The “timeit” module lets you measure the execution time of small bits of Python code. This can help you find the execution time of your code and thus help in a quick performance improvement of your code. A tiny example follows.
>>> import timeit
>>> timeit.timeit('"-".join(str(n) for n in range(100))', number=10000)
0.2938678440004878
>>> timeit.timeit('"-".join([str(n) for n in range(100)])', number=10000)
0.26015590599854477
>>> timeit.timeit('"-".join(map(str, range(100)))', number=10000)
0.26461737899808213
Please note that every time, the execution time varies for the same snippet. in the first two cases. The third one does the same thing but has a different execution time. This profiling helps with performant code going to your production.
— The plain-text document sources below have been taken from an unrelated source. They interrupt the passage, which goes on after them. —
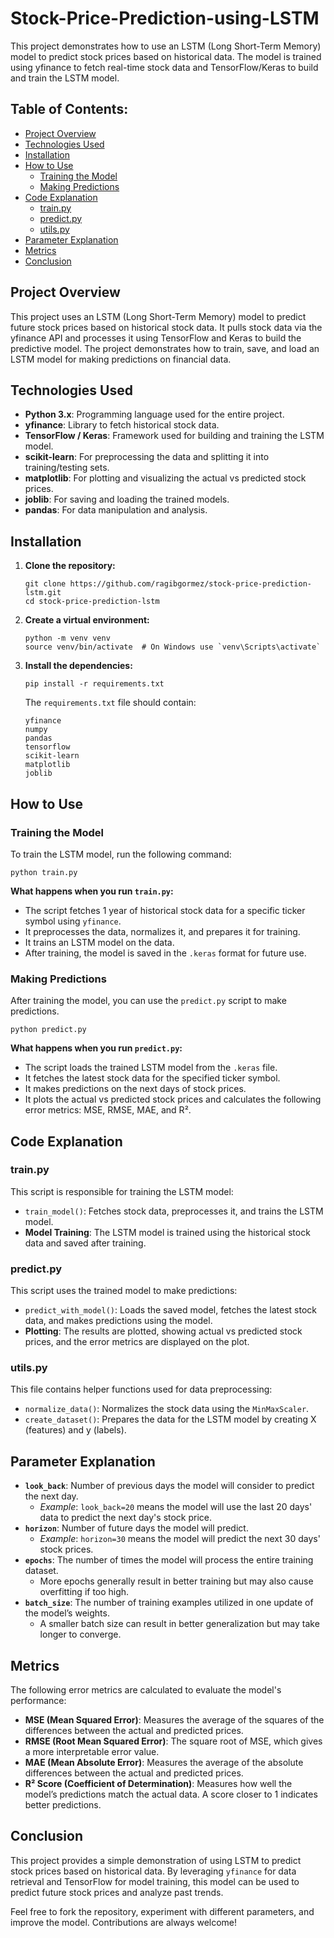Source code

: # Stock-Price-Prediction-using-LSTM

This project demonstrates how to use an LSTM (Long Short-Term Memory) model to predict stock prices based on historical data. The model is trained using yfinance to fetch real-time stock data and TensorFlow/Keras to build and train the LSTM model.

## Table of Contents:
- [Project Overview](#project-overview)
- [Technologies Used](#technologies-used)
- [Installation](#installation)
- [How to Use](#how-to-use)
  - [Training the Model](#training-the-model)
  - [Making Predictions](#making-predictions)
- [Code Explanation](#code-explanation)
  - [train.py](#trainpy)
  - [predict.py](#predictpy)
  - [utils.py](#utilspy)
- [Parameter Explanation](#parameter-explanation)
- [Metrics](#metrics)
- [Conclusion](#conclusion)


## Project Overview
This project uses an LSTM (Long Short-Term Memory) model to predict future stock prices based on historical stock data. It pulls stock data via the yfinance API and processes it using TensorFlow and Keras to build the predictive model. The project demonstrates how to train, save, and load an LSTM model for making predictions on financial data.

## Technologies Used
- **Python 3.x**: Programming language used for the entire project.
- **yfinance**: Library to fetch historical stock data.
- **TensorFlow / Keras**: Framework used for building and training the LSTM model.
- **scikit-learn**: For preprocessing the data and splitting it into training/testing sets.
- **matplotlib**: For plotting and visualizing the actual vs predicted stock prices.
- **joblib**: For saving and loading the trained models.
- **pandas**: For data manipulation and analysis.

## Installation

1.  **Clone the repository:**

        git clone https://github.com/ragibgormez/stock-price-prediction-lstm.git
        cd stock-price-prediction-lstm

2.  **Create a virtual environment:**

        python -m venv venv
        source venv/bin/activate  # On Windows use `venv\Scripts\activate`

3.  **Install the dependencies:**

        pip install -r requirements.txt

    The `requirements.txt` file should contain:

        yfinance
        numpy
        pandas
        tensorflow
        scikit-learn
        matplotlib
        joblib

## How to Use

### Training the Model
To train the LSTM model, run the following command:

    python train.py

**What happens when you run `train.py`:**
- The script fetches 1 year of historical stock data for a specific ticker symbol using `yfinance`.
- It preprocesses the data, normalizes it, and prepares it for training.
- It trains an LSTM model on the data.
- After training, the model is saved in the `.keras` format for future use.

### Making Predictions
After training the model, you can use the `predict.py` script to make predictions.

    python predict.py

**What happens when you run `predict.py`:**
- The script loads the trained LSTM model from the `.keras` file.
- It fetches the latest stock data for the specified ticker symbol.
- It makes predictions on the next days of stock prices.
- It plots the actual vs predicted stock prices and calculates the following error metrics: MSE, RMSE, MAE, and R².

## Code Explanation

### train.py
This script is responsible for training the LSTM model:
- `train_model()`: Fetches stock data, preprocesses it, and trains the LSTM model.
- **Model Training**: The LSTM model is trained using the historical stock data and saved after training.

### predict.py
This script uses the trained model to make predictions:
- `predict_with_model()`: Loads the saved model, fetches the latest stock data, and makes predictions using the model.
- **Plotting**: The results are plotted, showing actual vs predicted stock prices, and the error metrics are displayed on the plot.

### utils.py
This file contains helper functions used for data preprocessing:
- `normalize_data()`: Normalizes the stock data using the `MinMaxScaler`.
- `create_dataset()`: Prepares the data for the LSTM model by creating X (features) and y (labels).

## Parameter Explanation
- **`look_back`**: Number of previous days the model will consider to predict the next day.
  - *Example*: `look_back=20` means the model will use the last 20 days' data to predict the next day's stock price.
- **`horizon`**: Number of future days the model will predict.
  - *Example*: `horizon=30` means the model will predict the next 30 days' stock prices.
- **`epochs`**: The number of times the model will process the entire training dataset.
  - More epochs generally result in better training but may also cause overfitting if too high.
- **`batch_size`**: The number of training examples utilized in one update of the model’s weights.
  - A smaller batch size can result in better generalization but may take longer to converge.

## Metrics
The following error metrics are calculated to evaluate the model's performance:
- **MSE (Mean Squared Error)**: Measures the average of the squares of the differences between the actual and predicted prices.
- **RMSE (Root Mean Squared Error)**: The square root of MSE, which gives a more interpretable error value.
- **MAE (Mean Absolute Error)**: Measures the average of the absolute differences between the actual and predicted prices.
- **R² Score (Coefficient of Determination)**: Measures how well the model’s predictions match the actual data. A score closer to 1 indicates better predictions.

## Conclusion
This project provides a simple demonstration of using LSTM to predict stock prices based on historical data. By leveraging `yfinance` for data retrieval and TensorFlow for model training, this model can be used to predict future stock prices and analyze past trends.

Feel free to fork the repository, experiment with different parameters, and improve the model. Contributions are always welcome!
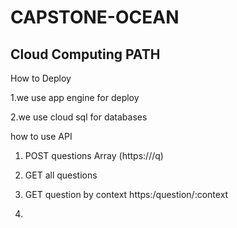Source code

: # CAPSTONE-OCEAN
## Cloud Computing PATH

How to Deploy

1.we use app engine for deploy

2.we use cloud sql for databases

how to use API

1. POST questions Array
(https://<apiurl>/q)
  
2. GET all questions

3. GET question by context
https:/question/:context
  
4.
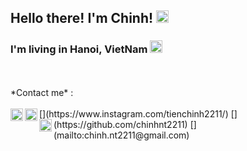 ## Hello there! I'm Chinh! <img src = "https://user-images.githubusercontent.com/86866053/145815935-02c7bca5-aed6-40b3-9c80-951bb3839fdd.png" width= "20px" height = "20px" />
### I'm living in Hanoi, VietNam <img src = "https://user-images.githubusercontent.com/86866053/145816789-dab274d2-78cd-4fd1-b10f-c7df73538e96.png" width= "20px" height = "20px"/>

<br/>
<br/>
*Contact me* :
<br/>
<br/>
[<img align="left" src = "https://user-images.githubusercontent.com/86866053/145812461-55475f3c-7541-409f-9df9-fc41629615a8.png" width= "20px" height = "20px" />](https://www.instagram.com/tienchinh2211/)
[<img align="left" src = "https://user-images.githubusercontent.com/86866053/145813936-2d28169a-9dbd-426e-a48d-51c714a397a7.png" width= "20px" height = "20px" />](https://github.com/chinhnt2211)
[<img align="left" src = "https://user-images.githubusercontent.com/86866053/145815715-0271faba-5b4d-4338-8d8f-7ad3715eaf07.png" width= "20px" height = "20px" />](mailto:chinh.nt2211@gmail.com)






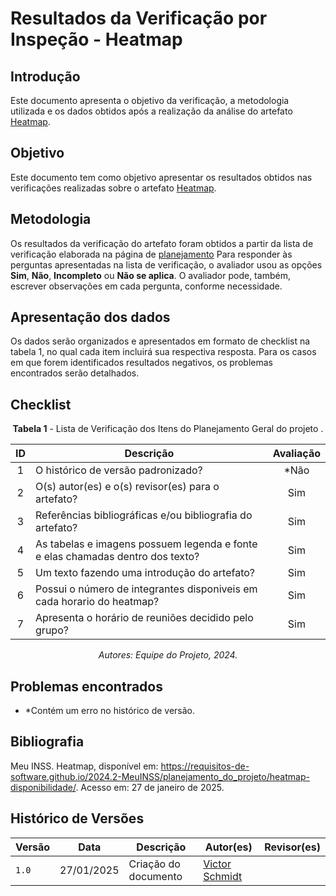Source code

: # Resultados da Verificação por Inspeção - Heatmap

## Introdução

Este documento apresenta o objetivo da verificação, a metodologia utilizada e os dados obtidos após a realização da análise do artefato [Heatmap](https://requisitos-de-software.github.io/2024.2-MeuINSS/planejamento_do_projeto/heatmap-disponibilidade/).

## Objetivo

Este documento tem como objetivo apresentar os resultados obtidos nas verificações realizadas sobre o artefato [Heatmap](https://requisitos-de-software.github.io/2024.2-MeuINSS/planejamento_do_projeto/heatmap-disponibilidade/).

## Metodologia

Os resultados da verificação do artefato foram obtidos a partir da lista de verificação elaborada na página de [planejamento](../entrega1/planej2-e1.md) Para responder às perguntas apresentadas na lista de verificação, o avaliador usou as opções **Sim**, **Não**, **Incompleto** ou **Não se aplica**. O avaliador pode, também, escrever observações em cada pergunta, conforme necessidade.

## Apresentação dos dados

Os dados serão organizados e apresentados em formato de checklist na tabela 1, no qual cada item incluirá sua respectiva resposta. Para os casos em que forem identificados resultados negativos, os problemas encontrados serão detalhados.

## Checklist

<center>

**Tabela 1** - Lista de Verificação dos Itens do Planejamento Geral do projeto .

|        ID        | Descrição                                                                                                           | Avaliação  |
| :--------------: | ------------------------------------------------------------------------------------------------------------------- | :--------: | 
| 1 | O histórico de versão padronizado? | *Não |
| 2 | O(s) autor(es) e o(s) revisor(es) para o artefato? | Sim |
| 3 | Referências bibliográficas e/ou bibliografia do artefato? | Sim |
| 4 | As tabelas e imagens possuem legenda e fonte e elas chamadas dentro dos texto? | Sim |
| 5 | Um texto fazendo uma introdução do artefato? | Sim |
| 6 | Possui o número de integrantes disponiveis em cada horario do heatmap? | Sim |
| 7 | Apresenta o horário de reuniões decidido pelo grupo? | Sim |

_Autores: Equipe do Projeto, 2024._

</center>

## Problemas encontrados

- *Contém um erro no histórico de versão.

## Bibliografia

Meu INSS. Heatmap, disponível em: https://requisitos-de-software.github.io/2024.2-MeuINSS/planejamento_do_projeto/heatmap-disponibilidade/. Acesso em: 27 de janeiro de 2025.


## Histórico de Versões

| Versão  | Data | Descrição | Autor(es) | Revisor(es) |
| -------- | ------ | ------ | ---------- | ---------- |
| `1.0` | 27/01/2025 | Criação do documento  | [Victor Schmidt](https://github.com/moonshinerd) |  |

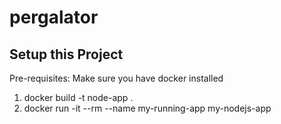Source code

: # pergalator
Setup this Project
------------------
Pre-requisites: Make sure you have docker installed
1. docker build -t node-app .
2. docker run -it --rm --name my-running-app my-nodejs-app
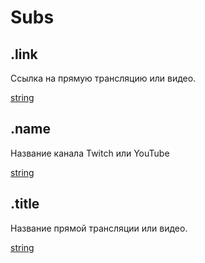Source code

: # Subs

## .link

Ссылка на прямую трансляцию или видео.

[string](https://developer.mozilla.org/ru/docs/Web/JavaScript/Reference/Global_Objects/String)

## .name

Название канала Twitch или YouTube

[string](https://developer.mozilla.org/ru/docs/Web/JavaScript/Reference/Global_Objects/String)

## .title

Название прямой трансляции или видео.

[string](https://developer.mozilla.org/ru/docs/Web/JavaScript/Reference/Global_Objects/String)
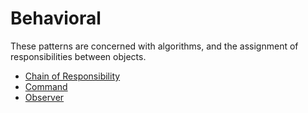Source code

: # Behavioral

These patterns are concerned with algorithms, and the assignment of responsibilities between objects.

-   [Chain of Responsibility](chainofresponsibility)
-   [Command](command)
-   [Observer](observer)
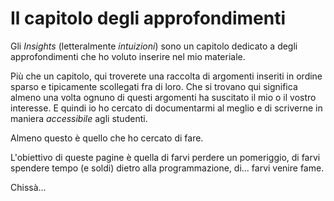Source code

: # Il capitolo degli approfondimenti


Gli *Insights* (letteralmente *intuizioni*) sono un capitolo dedicato a degli approfondimenti che ho voluto inserire nel mio materiale.

Più che un capitolo, qui troverete una raccolta di argomenti inseriti in ordine sparso e tipicamente scollegati fra di loro. Che si trovano qui
significa almeno una volta ognuno di questi argomenti ha suscitato il mio o il vostro interesse. E quindi io ho cercato di documentarmi al meglio
e di scriverne in maniera *accessibile* agli studenti.

Almeno questo è quello che ho cercato di fare.

L'obiettivo di queste pagine è quella di farvi perdere un pomeriggio, di farvi spendere tempo (e soldi) dietro alla programmazione, di... farvi venire fame.

Chissà...

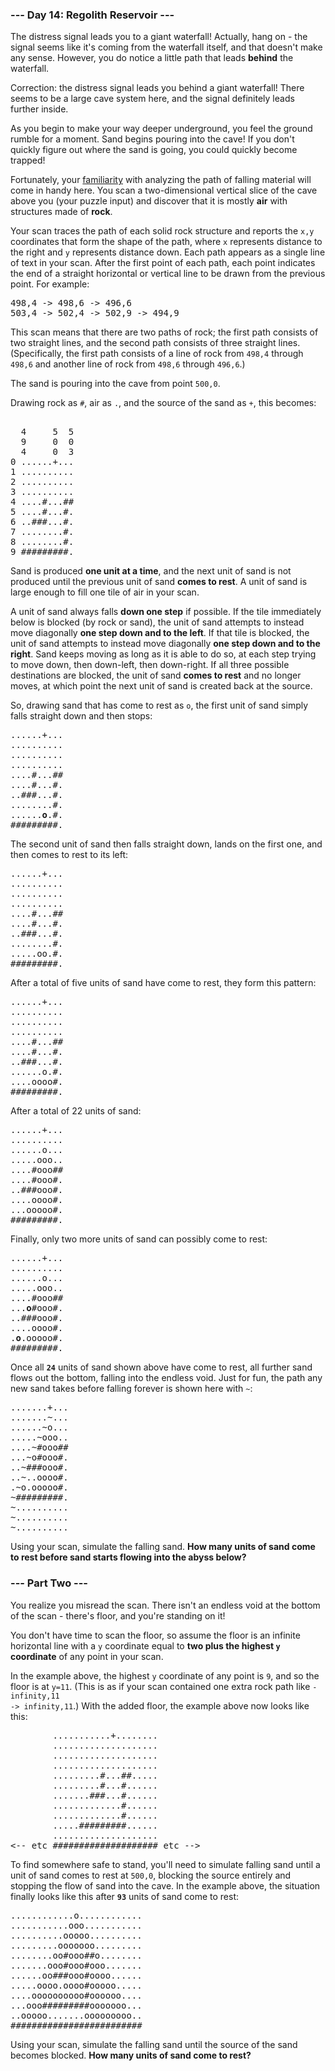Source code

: ### --- Day 14: Regolith Reservoir ---

The distress signal leads you to a giant waterfall! Actually, hang on - the signal seems like it's
coming from the waterfall itself, and that doesn't make any sense. However, you do notice a little
path that leads <b>behind</b> the waterfall.

Correction: the distress signal leads you behind a giant waterfall! There seems to be a large cave
system here, and the signal definitely leads further inside.

As you begin to make your way deeper underground, you feel the ground rumble for a moment. Sand
begins pouring into the cave! If you don't quickly figure out where the sand is going, you could
quickly become trapped!

Fortunately, your [familiarity](/2018/day/17) with analyzing the path of falling material will come
in handy here. You scan a two-dimensional vertical slice of the cave above you (your puzzle input)
and discover that it is mostly <b>air</b> with structures made of <b>rock</b>.

Your scan traces the path of each solid rock structure and reports the <code>x,y</code> coordinates
that form the shape of the path, where <code>x</code> represents distance to the right and
<code>y</code> represents distance down. Each path appears as a single line of text in your scan.
After the first point of each path, each point indicates the end of a straight horizontal or
vertical line to be drawn from the previous point. For example:

<pre>
498,4 -&gt; 498,6 -&gt; 496,6
503,4 -&gt; 502,4 -&gt; 502,9 -&gt; 494,9
</pre>

This scan means that there are two paths of rock; the first path consists of two straight lines, and
the second path consists of three straight lines. (Specifically, the first path consists of a line
of rock from <code>498,4</code> through <code>498,6</code> and another line of rock from
<code>498,6</code> through <code>496,6</code>.)

The sand is pouring into the cave from point <code>500,0</code>.

Drawing rock as <code>#</code>, air as <code>.</code>, and the source of the sand as <code>+</code>,
this becomes:

<pre>

  4     5  5
  9     0  0
  4     0  3
0 ......+...
1 ..........
2 ..........
3 ..........
4 ....#...##
5 ....#...#.
6 ..###...#.
7 ........#.
8 ........#.
9 #########.
</pre>

Sand is produced <b>one unit at a time</b>, and the next unit of sand is not produced until the
previous unit of sand <b>comes to rest</b>. A unit of sand is large enough to fill one tile of air
in your scan.

A unit of sand always falls <b>down one step</b> if possible. If the tile immediately below is
blocked (by rock or sand), the unit of sand attempts to instead move diagonally <b>one step down and
to the left</b>. If that tile is blocked, the unit of sand attempts to instead move diagonally
<b>one step down and to the right</b>. Sand keeps moving as long as it is able to do so, at each
step trying to move down, then down-left, then down-right. If all three possible destinations are
blocked, the unit of sand <b>comes to rest</b> and no longer moves, at which point the next unit of
sand is created back at the source.

So, drawing sand that has come to rest as <code>o</code>, the first unit of sand simply falls
straight down and then stops:

<pre>
......+...
..........
..........
..........
....#...##
....#...#.
..###...#.
........#.
......<b>o</b>.#.
#########.
</pre>

The second unit of sand then falls straight down, lands on the first one, and then comes to rest to
its left:

<pre>
......+...
..........
..........
..........
....#...##
....#...#.
..###...#.
........#.
.....oo.#.
#########.
</pre>

After a total of five units of sand have come to rest, they form this pattern:

<pre>
......+...
..........
..........
..........
....#...##
....#...#.
..###...#.
......o.#.
....oooo#.
#########.
</pre>

After a total of 22 units of sand:

<pre>
......+...
..........
......o...
.....ooo..
....#ooo##
....#ooo#.
..###ooo#.
....oooo#.
...ooooo#.
#########.
</pre>

Finally, only two more units of sand can possibly come to rest:

<pre>
......+...
..........
......o...
.....ooo..
....#ooo##
...<b>o</b>#ooo#.
..###ooo#.
....oooo#.
.<b>o</b>.ooooo#.
#########.
</pre>

Once all <b><code>24</code></b> units of sand shown above have come to rest, all further sand flows
out the bottom, falling into the endless void. Just for fun, the path any new sand takes before
falling forever is shown here with <code>~</code>:

<pre>
.......+...
.......~...
......~o...
.....~ooo..
....~#ooo##
...~o#ooo#.
..~###ooo#.
..~..oooo#.
.~o.ooooo#.
~#########.
~..........
~..........
~..........
</pre>

Using your scan, simulate the falling sand. <b>How many units of sand come to rest before sand
starts flowing into the abyss below?</b>

### --- Part Two ---

You realize you misread the scan. There isn't an endless void at the bottom of the scan - there's
floor, and you're standing on it!

You don't have time to scan the floor, so assume the floor is an infinite horizontal line with a
<code>y</code> coordinate equal to <b>two plus the highest <code>y</code> coordinate</b> of any
point in your scan.

In the example above, the highest <code>y</code> coordinate of any point is <code>9</code>, and so
the floor is at <code>y=11</code>. (This is as if your scan contained one extra rock path like
<code>-infinity,11 -&gt; infinity,11</code>.) With the added floor, the example above now looks like
this:

<pre>
        ...........+........
        ....................
        ....................
        ....................
        .........#...##.....
        .........#...#......
        .......###...#......
        .............#......
        .............#......
        .....#########......
        ....................
&lt;-- etc #################### etc --&gt;
</pre>

To find somewhere safe to stand, you'll need to simulate falling sand until a unit of sand comes to
rest at <code>500,0</code>, blocking the source entirely and stopping the flow of sand into the
cave. In the example above, the situation finally looks like this after <b><code>93</code></b> units
of sand come to rest:

<pre>
............o............
...........ooo...........
..........ooooo..........
.........ooooooo.........
........oo#ooo##o........
.......ooo#ooo#ooo.......
......oo###ooo#oooo......
.....oooo.oooo#ooooo.....
....oooooooooo#oooooo....
...ooo#########ooooooo...
..ooooo.......ooooooooo..
#########################
</pre>

Using your scan, simulate the falling sand until the source of the sand becomes blocked. <b>How many
units of sand come to rest?</b>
Also, this different execution time for the same exact code depends on a lot of factors, the major one being how busy your CPU was at the time of executing this code. The module function timeit.timeit(stmt, setup, timer, number) accepts four arguments:
- stmt which is the statement you want to measure; it defaults to ‘pass’.
- setup which is the code that you run before running the stmt; it defaults to ‘pass’.
We generally use this to import the required modules for our code. - timer which is a timeit.Timer object; it usually has a sensible default value so you don’t have to worry about it.
- number which is the number of executions you’d like to run the stmt.